• Sayfa
"""

Türkiye’de gazetecilerin özgürlük alanları son yıllarda icat edilen yeni suçlarla gittikçe daralıyor. Türkiye’nin basın özgürlüğü karnesi zaten yerlerde sürünüyordu, bu yasayla hepten yok edilmeye çalışılıyor.
2022 yılında Türk Ceza Kanunu’na eklenen 217/A maddesiyle “Halkı Yanıltıcı Bilgiyi Alenen Yayma Suçu”, yeni bir suç tipi olarak tanımlanmıştı. Çıkarılan yasanın eleştirel gazeteciliği cezalandırmak amacıyla kullanılacağına ilişkin eleştiriler dikkate alınmamış, gazeteciliği cezalandırmak gibi bir niyetin olmadığı vurgulanmıştı.
Örneğin, gazeteci Hande Fırat’ın 15 Ekim 2022 tarihli yazısında aktardığı üzere, dönemin AK Parti Grup Başkan Vekili Mahir Ünal, “Dezenformasyon tek başına gerçekdışı bir bilgiyi yaymak değildir. Dezenformasyon bunların toplamını koordineli bir şekilde ortak bir amaca dönük belli bir süre içerisinde yayma işidir. Bir bilgi ya da haberin yanıltıcı olduğuna yargı karar verecek. Peki aranan koşullar ne? Suçun teşekkülü için tam beş maddenin, beşinin de varlığı aranacak. Yani; 1) Yayılan haber gerçek olmayacak. 2) Ülkenin güvenliği ve kamu sağlığı ile ilgili gerçekdışı haber olacak. 3) Halk arasında panik, korku ve endişe oluşturma kastı taşıyacak. 4) Kamu barışını bozmaya elverişli olacak. 5) Bunlar aleni biçimde yapılacak. Altını çiziyorum, beş unsurun bir aradalığı aranacak. Bu beş unsurdan üçü varsa suç teşkil etmeyecek” demişti.
Peki ne oldu? Mahir Ünal’ın saydığı beş kriter yasa maddesinde tanımlanmadığı için tam da eleştirilerde öngörüldüğü gibi oldu. Yasanın çıkmasının ardından henüz iki yıl gibi kısa bir süre geçmişken, 50’den fazla gazeteci dezenformasyon yapmak suçlamasıyla karşı karşıya kaldı. Gözaltılar ve tutuklamalar, gazetecilere gözdağı olarak algılandı.

"""

• Veriler
"""

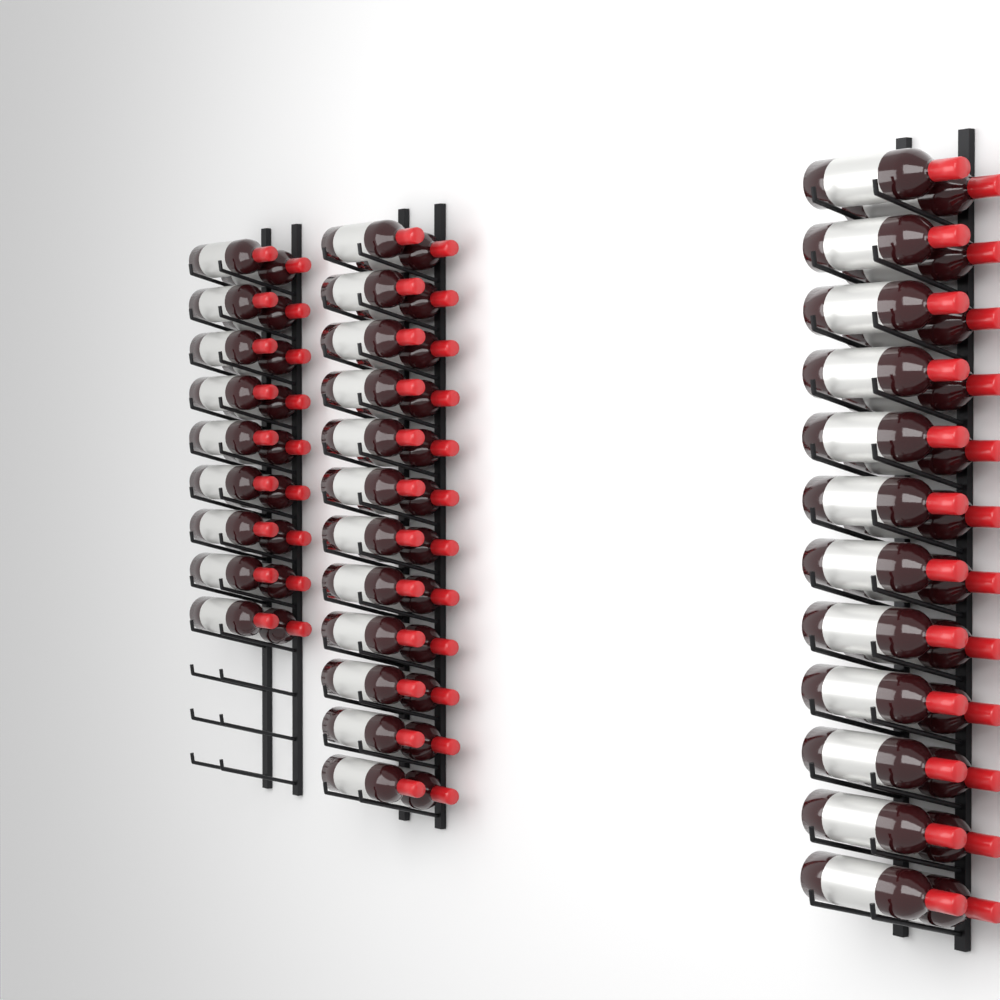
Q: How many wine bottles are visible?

"""

• Görev Tanımı
Basın özgürlüğüyle ilgili metinde "Türkiye’de gazetecilerin özgürlük" ile başlayıp "niyetin olmadığı vurgulanmıştı." sözlerine kadar süren bölümü hiçbir değişiklik yapmadan yazın.

• Sonuç
Türkiye’de gazetecilerin özgürlük alanları son yıllarda icat edilen yeni suçlarla gittikçe daralıyor. Türkiye’nin basın özgürlüğü karnesi zaten yerlerde sürünüyordu, bu yasayla hepten yok edilmeye çalışılıyor.
2022 yılında Türk Ceza Kanunu’na eklenen 217/A maddesiyle “Halkı Yanıltıcı Bilgiyi Alenen Yayma Suçu”, yeni bir suç tipi olarak tanımlanmıştı. Çıkarılan yasanın eleştirel gazeteciliği cezalandırmak amacıyla kullanılacağına ilişkin eleştiriler dikkate alınmamış, gazeteciliği cezalandırmak gibi bir niyetin olmadığı vurgulanmıştı.